• _Assigned task_: When you reproduce the listing, keep every word as it is and drop the pictures.

• _Dataset content_:
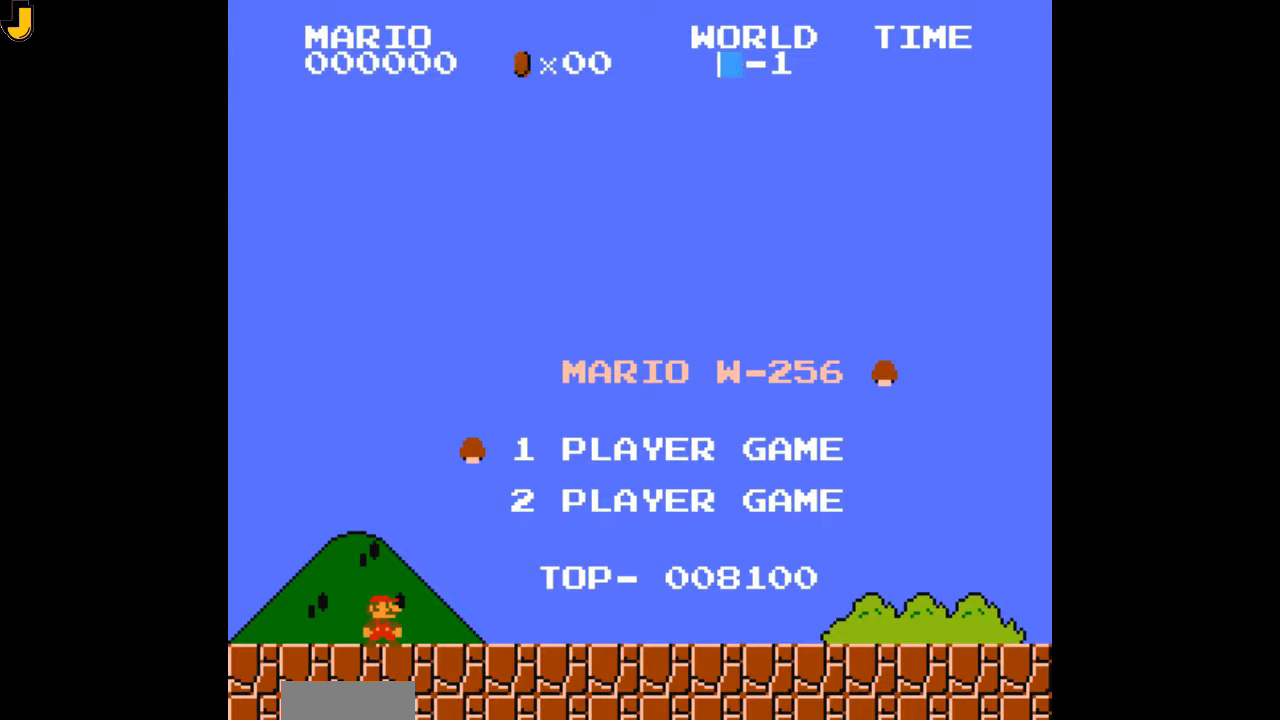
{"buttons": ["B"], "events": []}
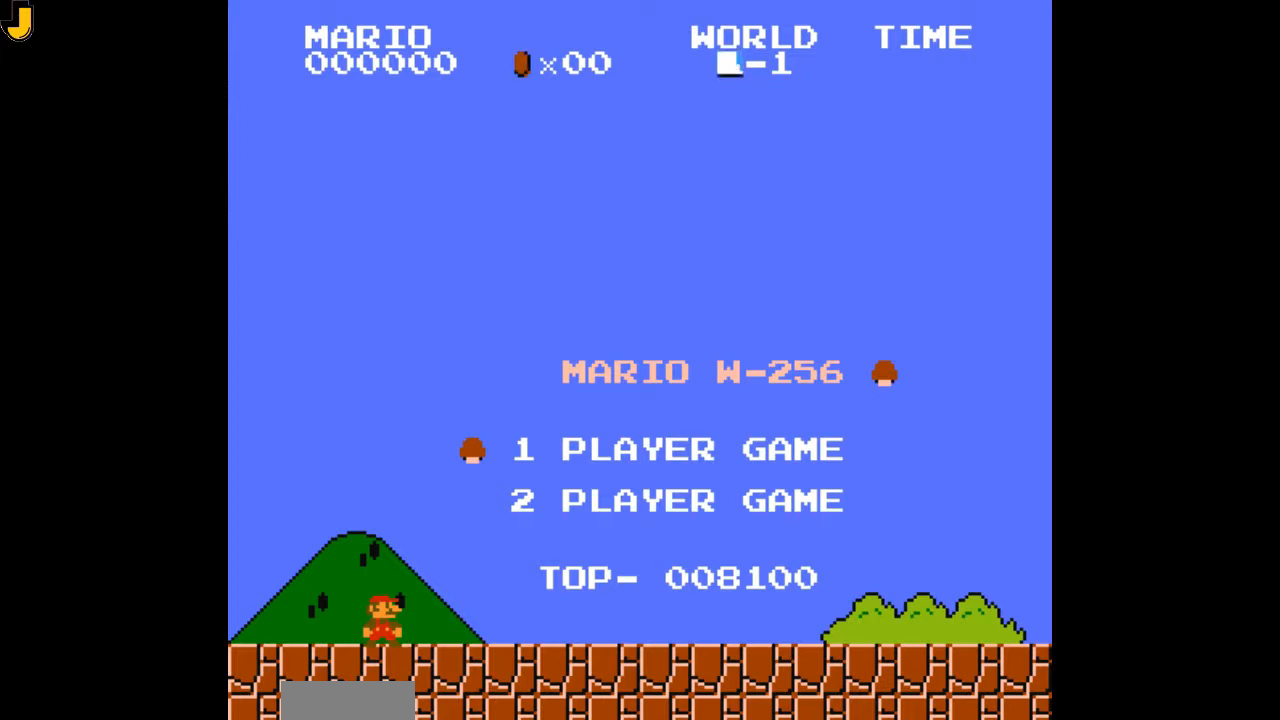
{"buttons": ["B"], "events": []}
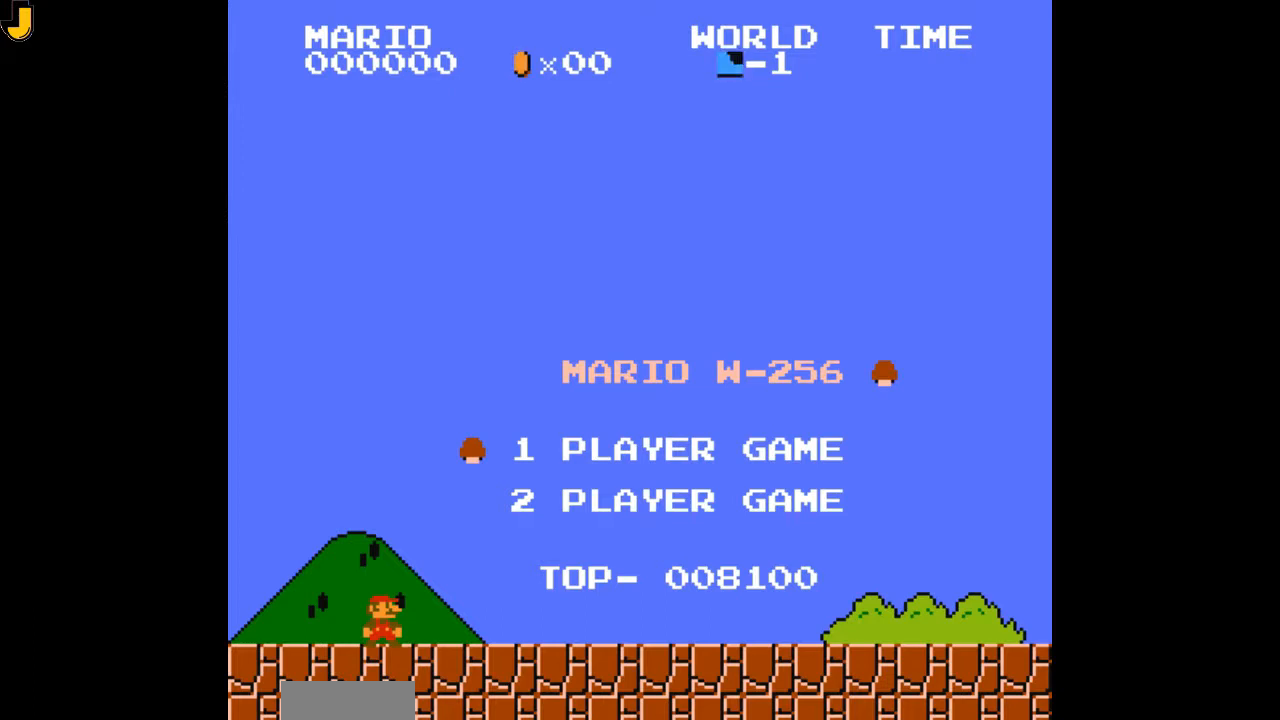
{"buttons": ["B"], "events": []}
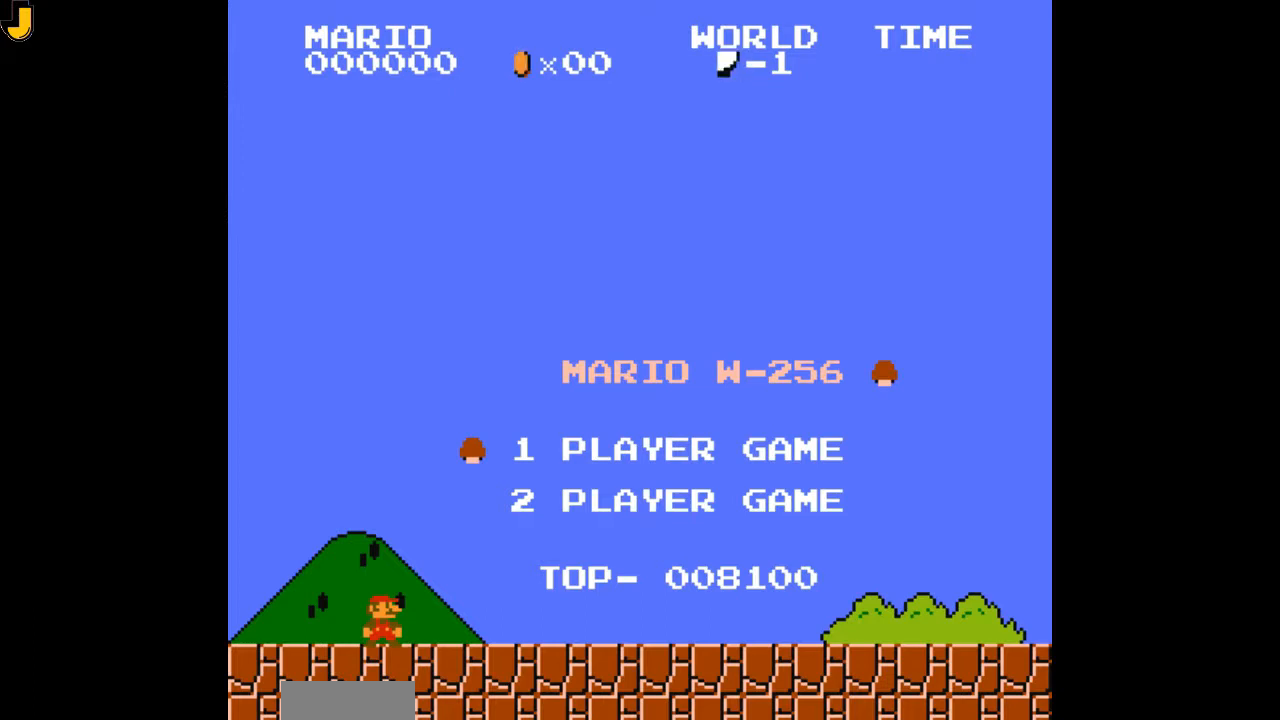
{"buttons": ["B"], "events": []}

• _Answer to the exercise_:
{"buttons": ["B"], "events": []}
{"buttons": ["B"], "events": []}
{"buttons": ["B"], "events": []}
{"buttons": ["B"], "events": []}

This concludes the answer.